* INFORMATION GIVEN

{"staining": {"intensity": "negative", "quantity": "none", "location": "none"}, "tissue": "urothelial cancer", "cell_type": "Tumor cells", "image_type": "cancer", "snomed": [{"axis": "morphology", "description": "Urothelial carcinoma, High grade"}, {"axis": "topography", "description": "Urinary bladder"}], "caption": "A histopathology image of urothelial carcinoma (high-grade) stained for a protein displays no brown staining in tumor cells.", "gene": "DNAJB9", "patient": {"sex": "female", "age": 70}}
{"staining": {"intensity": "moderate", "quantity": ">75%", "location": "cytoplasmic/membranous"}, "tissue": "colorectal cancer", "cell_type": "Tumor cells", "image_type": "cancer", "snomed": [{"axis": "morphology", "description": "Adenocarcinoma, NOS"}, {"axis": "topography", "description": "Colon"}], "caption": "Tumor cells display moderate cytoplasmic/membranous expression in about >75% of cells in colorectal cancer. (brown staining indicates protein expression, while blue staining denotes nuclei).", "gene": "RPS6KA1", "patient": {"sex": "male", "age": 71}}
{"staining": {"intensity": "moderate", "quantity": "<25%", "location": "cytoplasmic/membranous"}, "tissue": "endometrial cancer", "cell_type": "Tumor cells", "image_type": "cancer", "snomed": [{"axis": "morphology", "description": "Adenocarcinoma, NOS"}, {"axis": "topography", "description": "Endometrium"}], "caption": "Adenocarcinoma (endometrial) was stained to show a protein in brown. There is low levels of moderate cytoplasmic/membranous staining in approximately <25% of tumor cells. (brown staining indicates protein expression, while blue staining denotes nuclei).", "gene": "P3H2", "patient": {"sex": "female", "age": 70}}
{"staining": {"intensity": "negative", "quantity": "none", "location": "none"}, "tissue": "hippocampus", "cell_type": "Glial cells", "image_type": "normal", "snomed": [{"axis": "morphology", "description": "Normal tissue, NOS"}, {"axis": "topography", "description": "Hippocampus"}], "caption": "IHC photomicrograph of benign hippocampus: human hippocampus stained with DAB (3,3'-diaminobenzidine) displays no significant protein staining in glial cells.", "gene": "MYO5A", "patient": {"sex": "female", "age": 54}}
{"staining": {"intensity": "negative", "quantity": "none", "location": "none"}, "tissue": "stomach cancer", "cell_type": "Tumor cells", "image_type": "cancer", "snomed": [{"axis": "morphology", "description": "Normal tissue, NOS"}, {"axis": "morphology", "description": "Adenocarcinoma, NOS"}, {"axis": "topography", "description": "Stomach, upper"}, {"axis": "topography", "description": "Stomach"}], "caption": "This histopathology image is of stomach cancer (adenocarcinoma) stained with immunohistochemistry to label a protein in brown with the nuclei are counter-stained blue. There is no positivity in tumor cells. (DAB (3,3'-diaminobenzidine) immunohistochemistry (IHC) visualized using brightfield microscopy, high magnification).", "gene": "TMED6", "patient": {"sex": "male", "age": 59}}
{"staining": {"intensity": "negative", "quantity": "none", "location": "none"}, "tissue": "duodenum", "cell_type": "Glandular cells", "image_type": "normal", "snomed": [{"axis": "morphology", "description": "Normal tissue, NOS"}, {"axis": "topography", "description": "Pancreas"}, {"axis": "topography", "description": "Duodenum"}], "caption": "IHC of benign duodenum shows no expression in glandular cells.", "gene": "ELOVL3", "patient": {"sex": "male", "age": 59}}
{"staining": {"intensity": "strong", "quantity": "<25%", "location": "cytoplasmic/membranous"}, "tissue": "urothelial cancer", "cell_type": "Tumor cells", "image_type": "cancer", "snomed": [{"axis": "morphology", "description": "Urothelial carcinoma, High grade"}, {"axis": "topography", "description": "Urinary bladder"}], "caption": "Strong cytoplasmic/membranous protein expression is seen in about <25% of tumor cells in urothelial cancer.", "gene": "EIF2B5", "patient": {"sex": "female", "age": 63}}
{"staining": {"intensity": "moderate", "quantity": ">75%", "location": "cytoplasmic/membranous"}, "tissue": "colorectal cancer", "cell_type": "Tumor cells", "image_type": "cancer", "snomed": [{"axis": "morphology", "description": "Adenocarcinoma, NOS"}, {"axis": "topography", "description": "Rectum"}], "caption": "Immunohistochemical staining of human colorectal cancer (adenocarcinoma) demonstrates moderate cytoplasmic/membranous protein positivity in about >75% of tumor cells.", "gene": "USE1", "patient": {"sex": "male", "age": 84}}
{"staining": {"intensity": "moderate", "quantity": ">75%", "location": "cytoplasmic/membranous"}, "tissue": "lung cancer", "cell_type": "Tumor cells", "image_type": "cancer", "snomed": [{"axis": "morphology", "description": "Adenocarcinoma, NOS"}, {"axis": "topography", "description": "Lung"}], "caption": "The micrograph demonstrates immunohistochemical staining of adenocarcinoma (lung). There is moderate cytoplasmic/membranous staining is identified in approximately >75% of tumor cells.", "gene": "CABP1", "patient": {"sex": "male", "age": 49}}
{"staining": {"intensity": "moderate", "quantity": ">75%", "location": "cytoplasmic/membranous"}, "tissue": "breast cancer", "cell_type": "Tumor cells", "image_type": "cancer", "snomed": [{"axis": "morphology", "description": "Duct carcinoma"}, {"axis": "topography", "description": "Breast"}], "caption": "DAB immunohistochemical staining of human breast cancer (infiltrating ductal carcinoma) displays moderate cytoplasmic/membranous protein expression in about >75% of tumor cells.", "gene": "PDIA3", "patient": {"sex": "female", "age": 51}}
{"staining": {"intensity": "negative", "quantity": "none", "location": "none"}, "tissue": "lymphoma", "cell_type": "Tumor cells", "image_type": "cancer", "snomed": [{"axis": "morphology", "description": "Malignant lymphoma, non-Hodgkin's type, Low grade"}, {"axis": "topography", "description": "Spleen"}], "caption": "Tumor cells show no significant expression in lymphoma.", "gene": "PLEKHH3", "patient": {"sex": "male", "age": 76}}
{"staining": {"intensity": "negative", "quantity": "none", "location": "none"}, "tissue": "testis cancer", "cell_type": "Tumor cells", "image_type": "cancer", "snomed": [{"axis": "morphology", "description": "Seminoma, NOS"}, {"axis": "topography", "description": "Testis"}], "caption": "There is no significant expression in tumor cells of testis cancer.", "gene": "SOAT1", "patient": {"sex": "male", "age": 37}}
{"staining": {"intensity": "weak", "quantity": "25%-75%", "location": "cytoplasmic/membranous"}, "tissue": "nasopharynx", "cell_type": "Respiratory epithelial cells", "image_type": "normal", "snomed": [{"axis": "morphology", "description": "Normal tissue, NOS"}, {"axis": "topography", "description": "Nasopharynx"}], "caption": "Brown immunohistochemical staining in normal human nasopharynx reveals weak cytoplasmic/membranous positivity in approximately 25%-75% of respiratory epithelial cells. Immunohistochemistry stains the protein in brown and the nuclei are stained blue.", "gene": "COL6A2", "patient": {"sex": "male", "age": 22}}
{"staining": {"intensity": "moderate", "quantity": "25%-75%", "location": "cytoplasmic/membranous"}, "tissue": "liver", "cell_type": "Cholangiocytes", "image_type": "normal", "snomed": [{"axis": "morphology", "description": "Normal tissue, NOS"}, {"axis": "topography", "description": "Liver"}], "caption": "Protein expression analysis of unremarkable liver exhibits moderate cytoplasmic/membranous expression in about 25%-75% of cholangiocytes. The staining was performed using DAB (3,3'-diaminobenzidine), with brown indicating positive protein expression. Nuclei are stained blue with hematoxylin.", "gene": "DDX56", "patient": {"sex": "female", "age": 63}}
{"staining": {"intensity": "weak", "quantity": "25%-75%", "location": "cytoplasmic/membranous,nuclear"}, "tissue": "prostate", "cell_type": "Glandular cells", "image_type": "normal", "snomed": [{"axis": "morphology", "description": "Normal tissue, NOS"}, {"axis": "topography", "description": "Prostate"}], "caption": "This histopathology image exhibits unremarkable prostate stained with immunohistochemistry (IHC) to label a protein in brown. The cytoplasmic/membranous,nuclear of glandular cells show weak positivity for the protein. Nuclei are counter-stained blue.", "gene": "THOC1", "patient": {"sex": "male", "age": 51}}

* PROBLEM DETAILS
In the data above, find each line that has the word "Urinary" and copy it out.

* COMPLETED TASK
{"staining": {"intensity": "negative", "quantity": "none", "location": "none"}, "tissue": "urothelial cancer", "cell_type": "Tumor cells", "image_type": "cancer", "snomed": [{"axis": "morphology", "description": "Urothelial carcinoma, High grade"}, {"axis": "topography", "description": "Urinary bladder"}], "caption": "A histopathology image of urothelial carcinoma (high-grade) stained for a protein displays no brown staining in tumor cells.", "gene": "DNAJB9", "patient": {"sex": "female", "age": 70}}
{"staining": {"intensity": "strong", "quantity": "<25%", "location": "cytoplasmic/membranous"}, "tissue": "urothelial cancer", "cell_type": "Tumor cells", "image_type": "cancer", "snomed": [{"axis": "morphology", "description": "Urothelial carcinoma, High grade"}, {"axis": "topography", "description": "Urinary bladder"}], "caption": "Strong cytoplasmic/membranous protein expression is seen in about <25% of tumor cells in urothelial cancer.", "gene": "EIF2B5", "patient": {"sex": "female", "age": 63}}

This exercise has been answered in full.